In vivo activities of simulated human doses of cefepime and cefepime-AAI101 against multidrug-resistant Gram-negative Enterobacteriaceae.

Abstract

The combination of cefepime with AAI101, a novel extended-spectrum β-lactamase inhibitor, possesses potent in vitro activity against many resistant Gram-negative pathogens.

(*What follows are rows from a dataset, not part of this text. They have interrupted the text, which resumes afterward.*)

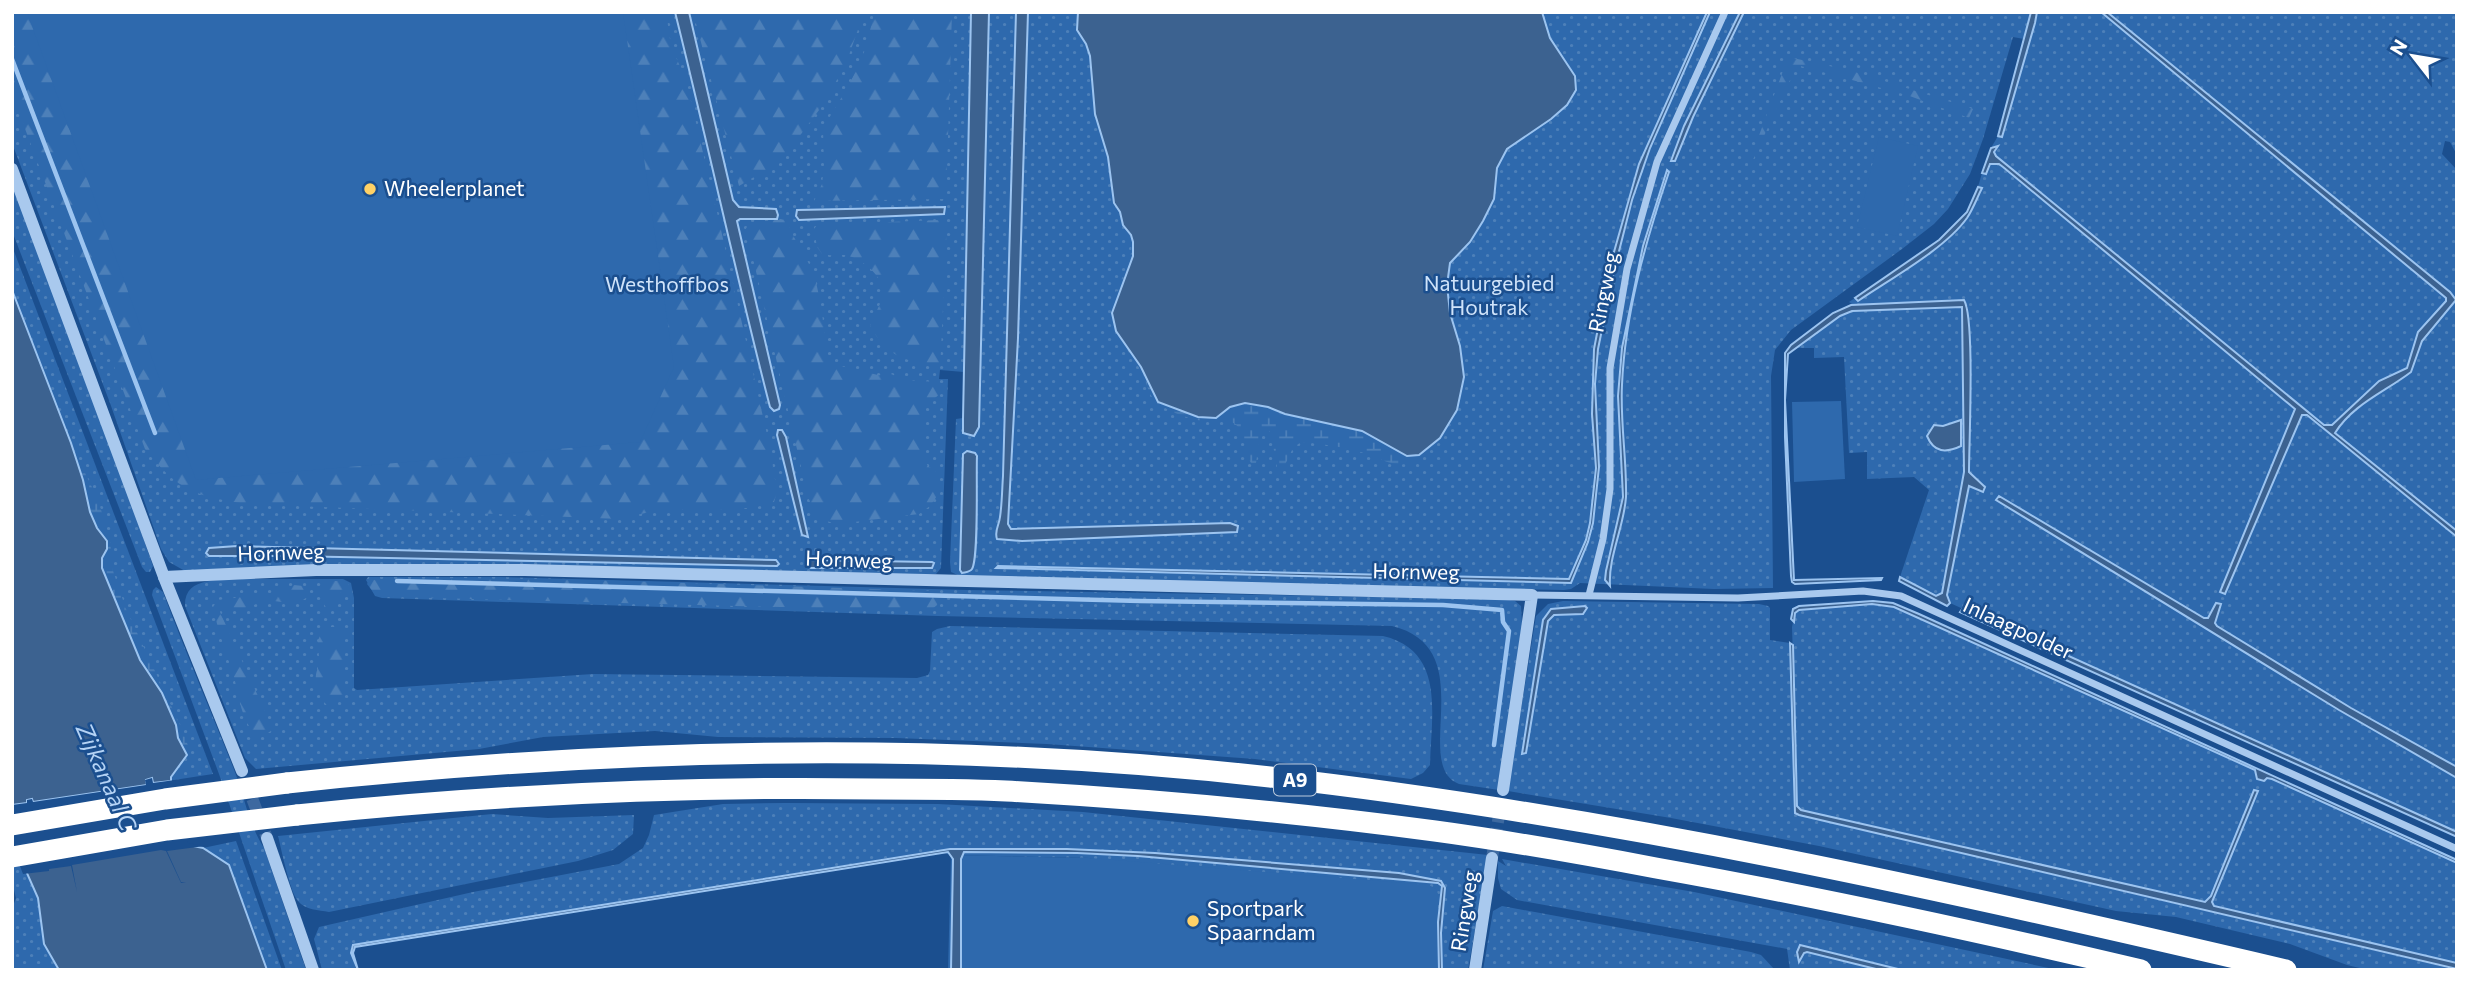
<svg xmlns="http://www.w3.org/2000/svg" width="2469" height="982" font-family="Commissioner,sans-serif">
<style>
.green{fill:url(#green-dots)}
.forest{fill:url(#forest-firs)}
.wetland{fill:url(#wetland-marsh)}
.pitch{fill:#2e69ad}
.water{fill:#3c6290;stroke:#9cc4f0;stroke-width:2}
.pier{fill:#1b4f8f}
.lines{fill:none;stroke-linecap:round;stroke-linejoin:round}
.stream{stroke:#9cc4f0;stroke-width:4.5}
.tertiary-tunnel{stroke:#3d69a0;stroke-width:12;stroke-dasharray:12 6;stroke-linecap:butt}
.minor{stroke:#a9c9ee;stroke-width:7}
.tertiary{stroke:#a9c9ee;stroke-width:12}
.motorway{stroke:#fff;stroke-width:21}
.motorway-bridge{stroke:#fff;stroke-width:21}
.poi-dot{fill:#ffd166;stroke:#1b4f8f;stroke-width:2.5}
.labels{text-anchor:middle;stroke-width:5;stroke-linejoin:round;paint-order:stroke}
.shield{fill:#1b4f8f;stroke:#bbcadd;stroke-width:2}
.shield-label{font-size:19px;font-weight:bold;fill:#fff}
.poi-label{font-size:21px;fill:#fff;stroke:#1b4f8f;text-anchor:start}
.park-label{font-size:21px;fill:#cfe3fa;stroke:#1b4f8f}
.street-label{font-size:21px;fill:#fff;stroke:#1b4f8f}
.water-label{font-size:23px;font-style:italic;fill:#b5d3f5;stroke:#1b4f8f}
</style>
<defs>
<pattern id="green-dots" width="8" height="8" patternUnits="userSpaceOnUse" patternTransform="scale(1.75)"><rect width="8" height="8" fill="#2e69ad"/><path d="M2 2h.1M6 6h.1" fill="none" stroke="#4d80b9" stroke-width="1.8" stroke-linecap="round"/></pattern>
<pattern id="forest-firs" width="22" height="20" patternUnits="userSpaceOnUse" patternTransform="scale(1.75)"><rect width="22" height="20" fill="#2e69ad"/><path d="M5 1l3.5 6h-7zM16 11l3.5 6h-7z" fill="#4d80b9"/></pattern>
<pattern id="wetland-marsh" width="20" height="14" patternUnits="userSpaceOnUse" patternTransform="scale(1.75)"><rect width="20" height="14" fill="#2e69ad"/><path d="M1 5h8M5 5V1M11 12h8M15 12V8" fill="none" stroke="#4d80b9"/></pattern>
</defs>
<rect width="100%" height="100%" fill="#1b4f8f"/>
<g class="green">
<polygon points="12,12 2031,12 2024,39 2013,37 1983,139 1970,174 1948,209 1934,224 1902,249 1791,330 1775,350 1771,376 1773,588 1714,589 1580,583 1571,589 1564,590 962,577 951,572 950,562 956,419 963,418 964,372 940,370 939,379 948,379 941,568 936,574 185,571 169,562 161,549 110,403 12,143"/>
<polygon points="2037,12 2101,12 2441,292 2446,297 2446,301 2418,332 2407,368 2379,381 2332,426 2324,425 1996,156 1994,152 1998,146 1991,148 1998,136 2002,136"/>
<polygon points="2107,12 2457,12 2457,155 2450,142 2445,141 2442,154 2457,170 2457,531 2335,433 2341,423 2375,394 2401,380 2418,355 2422,341 2456,299 2450,292"/>
<path d="M1989,164H1999L2003,167L2295,409L2220,592L2225,594L2302,415H2306L2457,537V767L2351,708L2217,626L2215,623L2220,604L2216,603L2208,619L2204,618L1999,496L1996,500L2339,710L2457,778V832L1950,603L1947,596L1969,485L1983,492L1969,472L1968,306H1855L1849,302L1855,298L1858,300C1890,279 1946,248 1967,218C1973,209 1977,198 1981,188L1978,187L1982,173L1986,174Z"/>
<polygon points="12,182 95,400 153,566 150,572 146,572 142,567 12,231"/>
<polygon points="12,246 213,774 12,805"/>
<polygon points="1962,307 1964,472 1941,594 1936,596 1900,577 1929,490 1914,477 1867,479 1867,452 1849,453 1844,357 1814,358 1814,348 1794,348 1840,316 1852,311"/>
<path d="M368,577H499L967,590L1504,599L1515,601L1521,606L1522,624L1499,790L1459,784C1410,765 1483,648 1392,626L938,616L382,598L375,596L366,580Z"/>
<path d="M243,579H343L351,583L354,598V688L357,690L593,674L917,678L928,675L930,671L932,632L937,629L950,626L1383,636C1446,651 1431,715 1430,765L1423,773L1411,779L1255,759L1047,744L896,738L718,737L655,731L543,737L479,749L256,769L245,758L185,606C184,575 222,581 243,579Z"/>
<path d="M156,587L163,592C185,651 210,709 233,767C244,794 248,823 264,848L306,970H286L219,774L152,595L153,590Z"/>
<polygon points="1563,601 1759,604 1768,606 1770,608 1770,640 1790,643 1795,812 1799,815 2457,970 2368,970 2347,965 2290,944 2176,917 2116,911 1819,846 1671,818 1508,791 1536,616 1548,604"/>
<polygon points="1872,604 1894,607 2255,770 2257,775 2272,779 2457,863 2457,963 2214,906 2212,902 2258,791 2254,790 2211,896 2205,902 1798,809 1792,627 1795,613 1799,610"/>
<polygon points="785,803 938,804 1083,812 1488,855 1468,970 1438,970 1437,942 1089,858 951,855 937,850 359,944 351,948 356,970 322,970 314,939 319,927 473,892 619,864 643,848 649,835 654,815 723,804"/>
<path d="M492,814L548,818L634,815L633,834L613,850L578,861L329,912C319,910 305,910 298,901C289,890 282,851 278,836Z"/>
<polygon points="12,835 38,898 44,944 59,970 12,970 12,909 16,898 12,882"/>
<polygon points="236,841 282,970 267,970 229,865 203,848"/>
<polygon points="1502,859 1694,892 2058,970 1902,970 1800,945 1797,952 1802,955 1807,952 1880,970 1790,970 1787,949 1517,900 1501,889 1498,878 1498,861 1506,866"/>
<polygon points="1502,906 1751,952 1761,955 1775,970 1483,970 1493,911"/>
</g>
<g class="forest">
<path d="M12,12H666L671,46L686,80L719,221L770,448L777,492L774,502C747,513 695,508 664,510C649,511 635,516 620,519L247,504C195,496 178,491 145,449L12,94Z"/>
<polygon points="693,12 864,12 847,61 825,102 781,161 739,186"/>
<polygon points="875,12 952,12 946,199 814,201 822,184 824,167 823,128 849,85 864,52"/>
<polygon points="1793,58 1852,71 1973,109 1969,118 1907,95 1797,65 1751,164 1748,165 1786,63"/>
<polygon points="788,219 790,230 814,273 821,305 828,363 882,376 891,374 905,380 937,382 941,386 940,394 926,405 923,458 928,466 937,472 937,496 930,506 919,514 838,524 818,519 808,497 746,228 754,222"/>
<path d="M939,220L947,224L940,370C905,357 891,362 870,326C873,315 884,302 883,290C881,274 860,257 844,255C837,255 830,256 822,254L817,247L814,229L817,225Z"/>
<polygon points="461,578 623,581 936,591 941,596 937,605 930,611 395,597 374,593 367,584 369,580"/>
<path d="M328,581H344L348,583V587L338,595L337,610C321,612 321,596 322,584Z"/>
<path d="M294,585L303,586L306,592V598L296,604L267,600L245,608H222L220,612L267,716L271,731L259,738C241,722 240,699 234,677C227,654 218,632 213,607L218,600L273,593Z"/>
<path d="M328,627H338L345,635L344,694L330,708C322,702 316,689 316,679C315,673 319,667 319,662C320,645 312,641 328,627Z"/>
</g>
<g class="wetland">
<path d="M1078,12L1223,405L1460,354C1467,394 1459,429 1425,454C1417,460 1410,465 1400,464C1389,464 1380,459 1370,455C1348,447 1323,444 1301,442L1293,448L1283,469L1277,467L1271,434L1268,429L1263,430L1260,436L1256,463H1251C1244,451 1246,433 1235,424C1226,417 1214,422 1204,421C1188,419 1162,410 1152,397C1147,389 1146,380 1142,372C1124,343 1104,328 1116,291C1122,274 1134,260 1131,241C1128,226 1118,216 1114,202C1111,191 1112,177 1110,165C1107,148 1098,132 1095,114C1092,95 1094,75 1090,56C1086,37 1073,34 1078,12Z"/>
<polygon points="12,290 71,443 98,500 110,539 112,568 126,609 181,727 190,751 171,777 102,581 98,536"/>
</g>
<g class="pitch">
<polygon points="27,12 623,12 674,367 640,442 196,480"/>
<polygon points="1879,137 1918,146 1897,236 1857,227"/>
<polygon points="1841,401 1845,479 1794,482 1792,402"/>
<polygon points="951,855 1089,858 1429,885 1436,889 1438,894 1438,970 948,970"/>
</g>
<g class="water">
<path d="M675,12H689L733,200L739,207L776,209L778,215L777,219H740L737,221L780,405L779,409L774,411L770,407C736,276 708,144 675,12Z"/>
<polygon points="971,12 989,12 979,427 974,436 963,433 963,419"/>
<path d="M1016,12H1028L1018,338L1008,524L1011,529L1230,523L1238,526L1237,532L1022,541L997,539C994,531 999,526 1000,517C1002,504 1002,490 1003,476Z"/>
<polygon points="1078,12 1542,12 1550,38 1575,76 1576,90 1567,105 1551,119 1507,149 1497,168 1494,199 1483,221 1470,242 1450,263 1447,285 1450,313 1460,346 1464,377 1457,410 1440,438 1419,455 1407,456 1362,431 1285,414 1268,407 1245,403 1230,407 1216,418 1198,417 1158,402 1141,367 1116,331 1112,313 1133,256 1133,242 1131,235 1123,225 1120,212 1114,203 1108,157 1095,114 1090,56 1086,44 1077,30"/>
<polygon points="1707,12 1710,12 1650,148 1632,200 1614,271 1598,349 1595,384 1599,467 1593,523 1588,542 1571,583 996,568 998,566 1569,579 1586,540 1590,523 1596,468 1592,414 1594,349 1610,266 1639,164"/>
<polygon points="1740,12 1744,12 1693,117 1675,161 1671,161 1684,126"/>
<polygon points="2031,12 2037,12 2035,23 2002,137 1998,136"/>
<path d="M2101,12H2107L2450,292L2456,300L2422,341L2411,372C2385,392 2353,404 2335,433L2457,531V537L2307,415H2302L2225,594L2220,592L2295,409L2003,167L1999,164H1990L1986,174L1982,173L1991,148L1998,146L1994,152L1996,156L2324,425H2332L2379,381L2407,368L2418,332L2446,301V298Z"/>
<path d="M1667,170L1669,172C1646,240 1625,313 1622,385C1620,423 1627,460 1626,497C1624,527 1608,557 1610,586L1605,580L1606,571L1623,497L1618,396L1622,348L1643,246Z"/>
<path d="M1978,187L1982,188C1977,198 1973,209 1967,218C1945,249 1890,279 1858,301L1855,298L1939,240L1967,212Z"/>
<polygon points="945,207 944,214 799,220 796,216 797,210"/>
<polygon points="12,290 71,443 83,480 90,512 97,528 107,541 107,549 102,558 102,568 140,660 162,693 176,725 178,738 187,755 171,777 171,781 153,783 152,778 146,780 147,785 33,802 32,799 27,800 27,803 12,805"/>
<path d="M1964,300C1975,318 1969,443 1969,472L1985,487L1983,492L1969,486L1947,595L1950,603L1947,606L1899,581L1900,577L1936,596L1942,593L1964,472L1962,307L1852,311L1840,316L1788,354L1785,400L1794,580L1882,578L1881,580L1795,584L1792,582L1791,576L1785,437V353L1791,345L1833,313L1851,305Z"/>
<path d="M1961,420V446C1946,453 1934,453 1927,436L1934,425L1943,426Z"/>
<polygon points="778,430 782,430 786,437 808,537 802,535 777,435"/>
<path d="M967,451L975,453L977,456C976,474 979,558 972,569C970,572 966,572 962,573L960,570L963,454Z"/>
<polygon points="1999,496 2204,618 2208,618 2216,603 2221,604 2215,623 2217,626 2351,708 2457,767 2457,778 2339,710 1996,500"/>
<polygon points="237,546 776,560 779,564 777,566 291,556 209,556 206,553 209,548"/>
<polygon points="809,560 932,562 934,563 932,568 811,568 806,565"/>
<polygon points="1873,601 1893,603 1919,614 2457,860 2457,863 2272,779 2267,778 2264,781 2257,779 2255,770 1894,607 1872,604 1799,610 1795,613 1794,622 1791,619 1793,609 1799,606"/>
<polygon points="1585,606 1587,608 1583,614 1554,615 1548,621 1526,753 1522,754 1543,620 1551,609"/>
<polygon points="1963,608 2457,832 2457,837 1960,612"/>
<polygon points="1790,643 1793,645 1797,806 1801,810 2205,902 2211,896 2254,790 2258,791 2212,902 2214,906 2457,963 2457,969 1799,815 1795,813"/>
<polygon points="12,809 203,848 229,865 267,970 59,970 44,944 38,898 26,871"/>
<polygon points="950,849 1067,849 1155,853 1399,873 1441,881 1445,888 1441,933 1442,970 1439,970 1438,922 1442,886 1438,883 1138,856 1077,853 964,852 961,859 961,970 951,970 953,859 948,852 355,947 353,953 358,970 351,953 353,945"/>
<polygon points="1800,945 1902,970 1880,970 1807,952 1804,953 1799,962 1797,952"/>
</g>
<polygon class="pier" points="152,778 153,783 175,780 188,843 205,846 167,851 181,882 186,883 181,883 166,851 161,850 72,865 77,892 71,866 49,869 49,871 23,874 12,845 12,805 27,803 27,800 32,799 33,802 146,785 145,780"/>
<g class="lines">
<g class="stream">
<polyline points="12,59 155,433"/>
<polyline points="397,581 1140,601 1443,605 1502,610 1503,622 1509,631 1494,745"/>
</g>
<g class="tertiary-tunnel">
<polyline points="246,782 267,838"/>
<polyline points="1492,858 1501,803"/>
</g>
<g class="minor">
<polyline points="1532,595 1738,598 1863,591 1901,596 2457,849"/>
<polyline points="1589,595 1603,539 1610,489 1610,368 1627,269 1657,162 1725,12"/>
</g>
<g class="tertiary">
<polyline points="12,169 164,577 242,771"/>
<polyline points="164,577 316,570 525,570 1532,595 1503,790"/>
<polyline points="267,838 313,970"/>
<polyline points="1475,970 1492,858"/>
</g>
<g class="motorway">
<path d="M287,783C613,748 944,740 1270,777C1613,816 1950,891 2286,970"/>
<path d="M297,815C489,795 682,786 875,789C919,789 963,789 1006,791C1149,799 1293,812 1435,831C1509,841 1582,854 1656,868C1819,897 1980,932 2141,970"/>
</g>
<g class="motorway-bridge">
<polyline points="12,825 165,799 287,783"/>
<polyline points="12,857 167,830 297,815"/>
</g>
</g>
<g class="poi-dot">
<circle cx="370" cy="189" r="7"/>
<circle cx="1193" cy="921" r="7"/>
</g>
<g class="labels">
<rect class="shield" x="1274" y="764.5" width="42" height="31" rx="5"/>
<g class="shield-label">
<text x="1295" y="787">A9</text>
</g>
<g class="poi-label">
<text x="384" y="196">Wheelerplanet</text>
<text x="1207" y="916">Sportpark<tspan x="1207" dy="24">Spaarndam</tspan></text>
</g>
<g class="park-label">
<text x="1489" y="291">Natuurgebied<tspan x="1489" dy="24">Houtrak</tspan></text>
<text x="667" y="292">Westhoffbos</text>
</g>
<g class="street-label">
<text transform="translate(1604 292) rotate(-79)" y="7">Ringweg</text>
<text transform="translate(281 553) rotate(-2)" y="7">Hornweg</text>
<text transform="translate(849 560) rotate(2)" y="7">Hornweg</text>
<text transform="translate(1416 572) rotate(1)" y="7">Hornweg</text>
<text transform="translate(2018 629) rotate(25)" y="7">Inlaagpolder</text>
<text transform="translate(1465 911) rotate(-81)" y="7">Ringweg</text>
</g>
<g class="water-label">
<text transform="translate(106 777) rotate(66)" y="8">Zijkanaal C</text>
</g>
</g>
<rect width="2469" height="982" fill="none" stroke="#ffffff" stroke-width="28"/>
<g transform="translate(2413 56) rotate(301)" stroke="#1b4f8f" stroke-width="5" paint-order="stroke">
<path d="M0-5L12 26L0 18L-12 26Z" fill="#ffffff"/>
<text y="-10" font-size="19" font-weight="bold" text-anchor="middle" fill="#ffffff">N</text>
</g>
</svg>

Against a panel of 20 mostly carbapenemase-producing cefepime-nonsusceptible strains of the family Enterobacteriaceae, we evaluated the MICs of cefepime in the presence of various fixed AAI101 concentrations (1, 2, 4, 8, and 16 mg/liter) and the in vivo efficacy of simulated human doses of cefepime and cefepime-AAI101 in a neutropenic murine thigh infection model. At 2 h after inoculation, mice were dosed with regimens that provided a profile mimicking the free drug concentration-time profile observed in humans given cefepime at 2 g every 8 h (q8h; as a 30-min infusion) or cefepime-AAI101 at 2 g/0.5 g q8h (as a 30-min infusion). Efficacy was determined by calculation of the change in thigh bacterial density (log10 number of CFU) after 24 h relative to the starting inoculum (0 h). After 24 h, bacterial growth of 2.7 ± 0.1 log10 CFU (mean ± standard error) was observed in control animals. Efficacy for cefepime monotherapy was observed against only 3 isolates, whereas increases in bacterial density similar to that in the control animals were noted for the remaining 17 strains (all with cefepime MICs of ≥ 64 mg/liter). The humanized cefepime-AAI101 dosing regimen resulted in bacterial reductions of ≥ 0.5 log10 CFU for 12 of the 20 strains. Evaluation of efficacy as a function of the fraction of the dosing interval during which free drug concentrations were above the MIC determined with different fixed concentrations of AAI101 suggested that a fixed concentration of 8 mg/liter AAI101 is most predictive of in vivo activity for the studied regimen.